On the morning of March 1st, at a resort in Soc Son (Hanoi), a small family's weekend vacation suddenly turned into a breathtaking moment. A 3-year-old boy slipped and fell into the swimming pool while playing. When discovered and brought ashore, the child was purple, stopped breathing, and his heart was no longer beating.
Amidst the panicked cries and confusion of those around, luck did not turn her back. During a weekend vacation with her family at a resort in Soc Son (Hanoi), Dr. Quynh Huong - Center for Gastroenterology - Liver and Gallbladder, Bach Mai Hospital, did not hesitate for a second and immediately approached the victim.
My first reflex was to give emergency treatment immediately. In my head, there was only one thought: I had to do it as quickly as possible to save my child," Dr. Huong recalled.

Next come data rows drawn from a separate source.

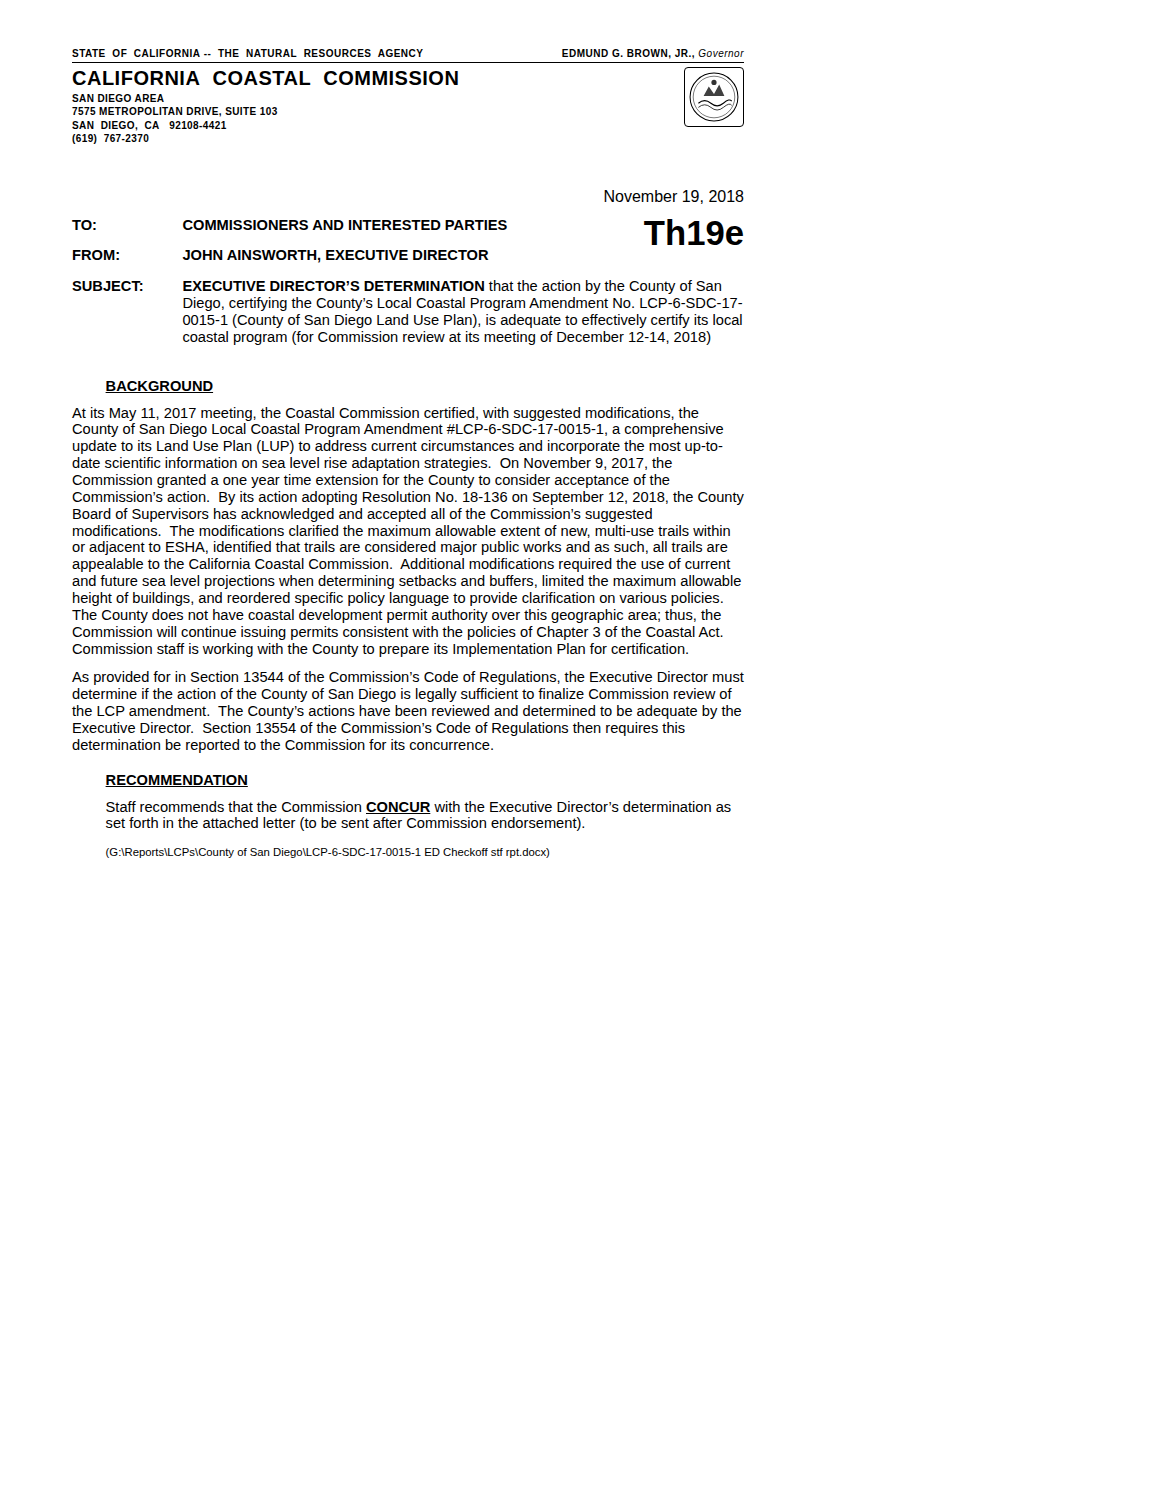STATE OF CALIFORNIA -- THE NATURAL RESOURCES AGENCY EDMUND G. BROWN, JR., Governor
CALIFORNIA COASTAL COMMISSION
SAN DIEGO AREA
7575 METROPOLITAN DRIVE, SUITE 103
SAN DIEGO, CA 92108-4421
(619) 767-2370
November 19, 2018
Th19e
| TO: | COMMISSIONERS AND INTERESTED PARTIES |
| FROM: | JOHN AINSWORTH, EXECUTIVE DIRECTOR |
| SUBJECT: | EXECUTIVE DIRECTOR’S DETERMINATION that the action by the County of San Diego, certifying the County’s Local Coastal Program Amendment No. LCP-6-SDC-17-0015-1 (County of San Diego Land Use Plan), is adequate to effectively certify its local coastal program (for Commission review at its meeting of December 12-14, 2018) |
BACKGROUND
At its May 11, 2017 meeting, the Coastal Commission certified, with suggested modifications, the County of San Diego Local Coastal Program Amendment #LCP-6-SDC-17-0015-1, a comprehensive update to its Land Use Plan (LUP) to address current circumstances and incorporate the most up-to-date scientific information on sea level rise adaptation strategies. On November 9, 2017, the Commission granted a one year time extension for the County to consider acceptance of the Commission’s action. By its action adopting Resolution No. 18-136 on September 12, 2018, the County Board of Supervisors has acknowledged and accepted all of the Commission’s suggested modifications. The modifications clarified the maximum allowable extent of new, multi-use trails within or adjacent to ESHA, identified that trails are considered major public works and as such, all trails are appealable to the California Coastal Commission. Additional modifications required the use of current and future sea level projections when determining setbacks and buffers, limited the maximum allowable height of buildings, and reordered specific policy language to provide clarification on various policies. The County does not have coastal development permit authority over this geographic area; thus, the Commission will continue issuing permits consistent with the policies of Chapter 3 of the Coastal Act. Commission staff is working with the County to prepare its Implementation Plan for certification.
As provided for in Section 13544 of the Commission’s Code of Regulations, the Executive Director must determine if the action of the County of San Diego is legally sufficient to finalize Commission review of the LCP amendment. The County’s actions have been reviewed and determined to be adequate by the Executive Director. Section 13554 of the Commission’s Code of Regulations then requires this determination be reported to the Commission for its concurrence.
RECOMMENDATION
Staff recommends that the Commission CONCUR with the Executive Director’s determination as set forth in the attached letter (to be sent after Commission endorsement).
(G:\Reports\LCPs\County of San Diego\LCP-6-SDC-17-0015-1 ED Checkoff stf rpt.docx)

Determining that the child was not breathing, not responding, she immediately performed cardiopulmonary resuscitation according to the correct C-A-B procedure: compression of the heart - ventilation - suffocation, with techniques specifically for young children. Decisive and accurate movements were performed continuously in air as tense as a guitar string.
After only about 1–2 minutes, a miracle happened: the baby's chest began to move, the weak breathing gradually returned, and the skin became pinker. Life was pulled back from the most fragile boundary.
Those two short minutes – seemingly fleeting – were the decisive boundaries between life and loss.
“It's not a miracle. It's the result of systematic training and regular practice. Training courses have helped me form emergency reflexes,” Dr. Huong shared.
The fact that a medical staff member can handle circulatory arrest situations outside the hospital, in everyday life, is not accidental. Behind that timely action is a training strategy implemented synchronously at Bach Mai Hospital.
With the view that "emergency is a vital skill", the hospital leadership determines that circulatory arrest resuscitation is not only the task of the Resuscitation or Emergency Department, but must become the core competence of all medical staff - regardless of major.
From May to September 2025, the hospital organized 30 continuous training classes on cardiopulmonary resuscitation, training for all 4,454 officials and employees. The courses do not only stop at theory, but focus on practice on simulated models, training reflex skills and team coordination in emergency situations.
The goal is not simply to complete training targets, but to build an "emergency culture" - where each medical staff member, wherever they are, can become a lifeline when unexpected situations occur.